## PROBLEM
Rewrite the stretch from "For the person" through "Answer: on the man's own left", replacing "dark blue curtain" with "navy curtain" and keeping everything else unchanged.
--- START ---
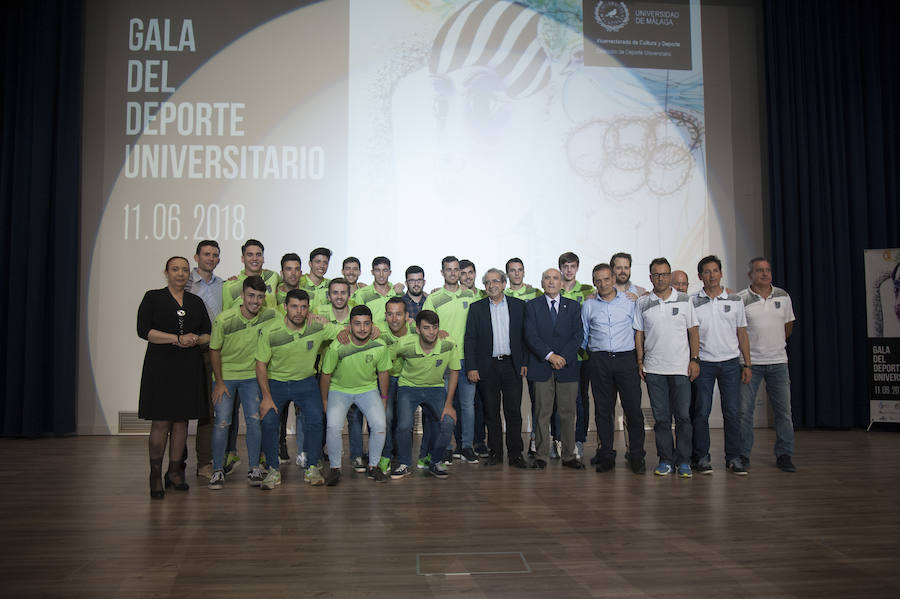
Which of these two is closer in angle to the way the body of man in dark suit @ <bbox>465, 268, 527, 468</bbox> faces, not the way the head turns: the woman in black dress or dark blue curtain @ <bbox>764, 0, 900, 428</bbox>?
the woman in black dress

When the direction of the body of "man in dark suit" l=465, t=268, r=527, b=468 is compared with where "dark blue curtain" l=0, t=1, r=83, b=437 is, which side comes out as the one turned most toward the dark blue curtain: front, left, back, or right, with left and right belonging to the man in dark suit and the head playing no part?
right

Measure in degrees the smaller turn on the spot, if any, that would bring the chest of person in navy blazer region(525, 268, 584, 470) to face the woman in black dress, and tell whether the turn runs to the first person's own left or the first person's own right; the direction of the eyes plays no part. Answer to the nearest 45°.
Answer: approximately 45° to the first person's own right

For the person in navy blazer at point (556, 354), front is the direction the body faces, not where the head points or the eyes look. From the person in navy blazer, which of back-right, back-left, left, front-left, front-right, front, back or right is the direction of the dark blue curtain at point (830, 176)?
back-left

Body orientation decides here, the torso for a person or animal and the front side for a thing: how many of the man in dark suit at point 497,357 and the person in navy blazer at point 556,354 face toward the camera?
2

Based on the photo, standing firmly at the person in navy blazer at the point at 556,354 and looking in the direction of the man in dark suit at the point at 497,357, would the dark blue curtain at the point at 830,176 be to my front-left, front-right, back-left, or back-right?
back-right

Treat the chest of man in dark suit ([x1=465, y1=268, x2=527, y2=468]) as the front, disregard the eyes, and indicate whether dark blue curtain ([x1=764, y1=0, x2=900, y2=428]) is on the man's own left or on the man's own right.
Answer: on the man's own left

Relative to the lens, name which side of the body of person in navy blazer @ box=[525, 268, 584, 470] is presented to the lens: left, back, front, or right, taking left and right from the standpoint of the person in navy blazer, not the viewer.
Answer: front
--- END ---
--- START ---
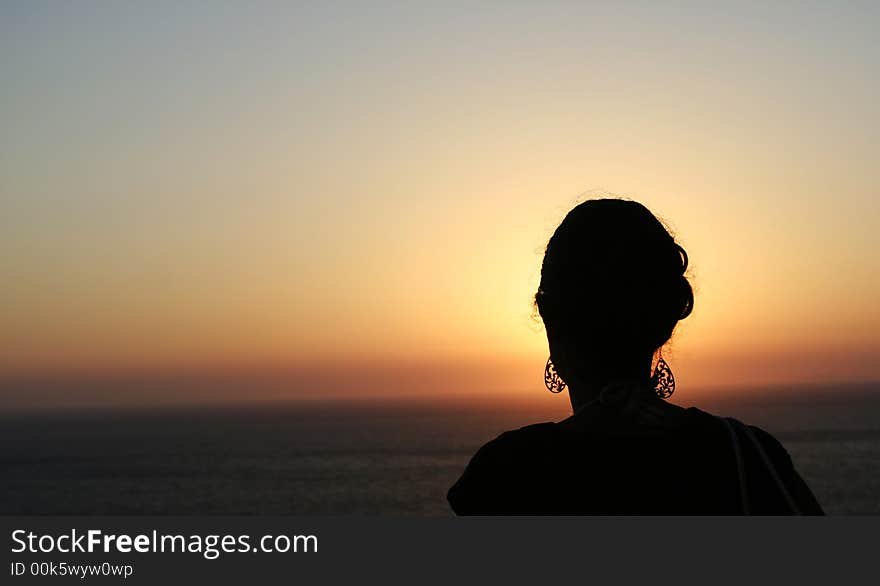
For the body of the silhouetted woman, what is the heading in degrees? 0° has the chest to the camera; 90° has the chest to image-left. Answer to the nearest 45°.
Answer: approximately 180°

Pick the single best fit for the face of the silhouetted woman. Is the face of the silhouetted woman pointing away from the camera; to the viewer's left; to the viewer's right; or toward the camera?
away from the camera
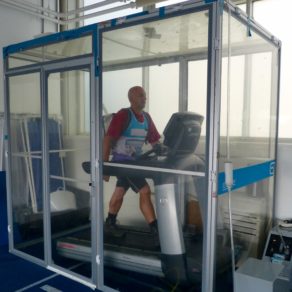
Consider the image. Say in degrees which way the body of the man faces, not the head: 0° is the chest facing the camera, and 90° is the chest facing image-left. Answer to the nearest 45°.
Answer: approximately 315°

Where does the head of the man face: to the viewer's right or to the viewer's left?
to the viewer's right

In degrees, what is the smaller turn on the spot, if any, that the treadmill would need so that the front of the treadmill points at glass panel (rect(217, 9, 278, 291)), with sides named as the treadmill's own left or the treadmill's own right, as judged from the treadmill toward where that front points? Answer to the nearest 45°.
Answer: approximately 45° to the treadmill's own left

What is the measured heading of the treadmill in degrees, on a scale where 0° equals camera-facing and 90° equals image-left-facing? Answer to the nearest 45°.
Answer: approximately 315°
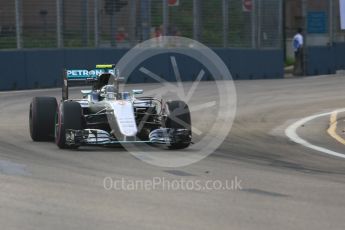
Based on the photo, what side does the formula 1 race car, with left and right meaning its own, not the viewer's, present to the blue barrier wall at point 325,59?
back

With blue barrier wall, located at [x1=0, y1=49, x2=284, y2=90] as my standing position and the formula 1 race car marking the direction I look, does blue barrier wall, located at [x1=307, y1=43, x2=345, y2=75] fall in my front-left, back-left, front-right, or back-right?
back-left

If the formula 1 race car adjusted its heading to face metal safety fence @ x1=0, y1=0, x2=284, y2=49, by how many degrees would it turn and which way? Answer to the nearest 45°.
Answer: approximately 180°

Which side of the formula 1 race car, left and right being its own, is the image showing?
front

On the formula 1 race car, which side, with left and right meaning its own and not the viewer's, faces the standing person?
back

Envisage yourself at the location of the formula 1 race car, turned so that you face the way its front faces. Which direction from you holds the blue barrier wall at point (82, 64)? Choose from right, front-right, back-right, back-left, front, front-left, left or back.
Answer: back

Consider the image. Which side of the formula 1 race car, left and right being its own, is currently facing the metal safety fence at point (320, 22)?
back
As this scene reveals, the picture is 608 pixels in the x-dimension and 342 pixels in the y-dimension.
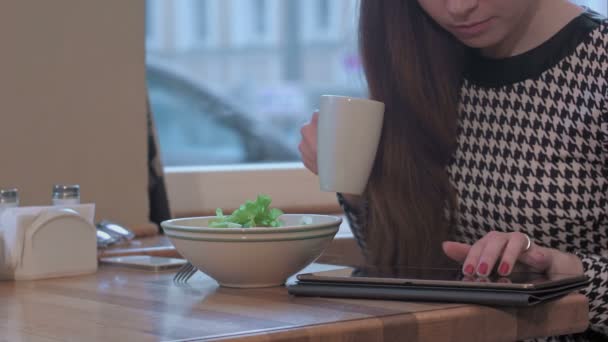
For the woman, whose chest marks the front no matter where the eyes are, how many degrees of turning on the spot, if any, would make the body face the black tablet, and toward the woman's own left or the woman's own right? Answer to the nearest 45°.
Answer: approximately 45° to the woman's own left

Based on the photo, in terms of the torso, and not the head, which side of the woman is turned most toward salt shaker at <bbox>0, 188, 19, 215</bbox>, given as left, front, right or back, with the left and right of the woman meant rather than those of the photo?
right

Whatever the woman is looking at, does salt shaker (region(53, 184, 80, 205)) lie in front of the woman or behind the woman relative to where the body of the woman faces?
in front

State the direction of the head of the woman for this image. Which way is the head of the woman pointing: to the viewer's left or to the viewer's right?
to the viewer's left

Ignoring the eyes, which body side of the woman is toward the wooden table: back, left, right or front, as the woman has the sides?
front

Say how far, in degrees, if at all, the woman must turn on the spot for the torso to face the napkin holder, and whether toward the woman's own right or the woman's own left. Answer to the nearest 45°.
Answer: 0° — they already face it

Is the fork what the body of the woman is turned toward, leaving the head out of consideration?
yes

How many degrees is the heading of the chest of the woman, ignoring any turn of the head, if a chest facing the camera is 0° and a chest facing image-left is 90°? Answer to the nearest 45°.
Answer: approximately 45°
--- END ---
--- START ---
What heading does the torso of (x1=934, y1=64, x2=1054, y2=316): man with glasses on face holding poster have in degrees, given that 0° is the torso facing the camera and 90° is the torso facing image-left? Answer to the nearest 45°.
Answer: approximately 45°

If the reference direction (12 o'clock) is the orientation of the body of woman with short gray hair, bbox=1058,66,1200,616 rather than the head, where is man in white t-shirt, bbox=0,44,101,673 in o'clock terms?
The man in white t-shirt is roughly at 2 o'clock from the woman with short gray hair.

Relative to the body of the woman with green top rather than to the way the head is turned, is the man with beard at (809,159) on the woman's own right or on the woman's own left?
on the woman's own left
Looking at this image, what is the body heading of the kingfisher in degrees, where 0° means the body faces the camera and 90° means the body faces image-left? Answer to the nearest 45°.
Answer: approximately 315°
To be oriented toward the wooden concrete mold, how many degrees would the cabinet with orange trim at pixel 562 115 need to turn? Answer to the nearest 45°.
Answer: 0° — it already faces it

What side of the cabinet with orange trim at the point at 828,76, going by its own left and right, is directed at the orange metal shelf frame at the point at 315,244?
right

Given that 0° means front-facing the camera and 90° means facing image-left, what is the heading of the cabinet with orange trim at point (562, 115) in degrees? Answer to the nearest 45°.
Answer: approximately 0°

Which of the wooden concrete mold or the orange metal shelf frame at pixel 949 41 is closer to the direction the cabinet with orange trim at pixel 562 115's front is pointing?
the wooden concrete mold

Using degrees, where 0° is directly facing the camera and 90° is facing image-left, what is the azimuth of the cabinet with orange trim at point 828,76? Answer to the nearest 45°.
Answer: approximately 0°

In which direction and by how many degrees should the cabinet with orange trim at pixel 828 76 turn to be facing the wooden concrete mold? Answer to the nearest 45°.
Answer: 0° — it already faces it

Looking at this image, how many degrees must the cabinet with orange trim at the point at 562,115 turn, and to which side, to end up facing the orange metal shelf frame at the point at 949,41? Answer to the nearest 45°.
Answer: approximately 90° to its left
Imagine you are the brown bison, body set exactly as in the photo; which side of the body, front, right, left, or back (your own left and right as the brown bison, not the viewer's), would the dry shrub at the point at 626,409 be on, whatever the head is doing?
--- END ---
## EXERCISE ANSWER
For the person in navy blazer at point (556, 354), front is the direction the body faces, not where the head points or the eyes look. From the person in navy blazer, which of back-right, back-left, left, front-left, front-right, front, back or right is the direction of the navy curtain at point (830, 176)?
back-left

Body orientation decides here, the torso for a person or animal and the front side for a thing: how many of the man in dark suit at point 497,357 and the person in navy blazer at point 556,354 face toward the camera?
2

Based on the photo, standing firmly at the person in navy blazer at the point at 556,354 and looking in the direction of the man in dark suit at the point at 497,357, would the navy curtain at the point at 830,176 be to my front-left, front-right, back-left, or back-right?
back-right

Treat the chest of man in dark suit ([x1=465, y1=268, x2=527, y2=468]) as the front, disregard the eyes, and indicate whether navy curtain ([x1=764, y1=0, x2=900, y2=428]) is on the man's own left or on the man's own right.
Answer: on the man's own left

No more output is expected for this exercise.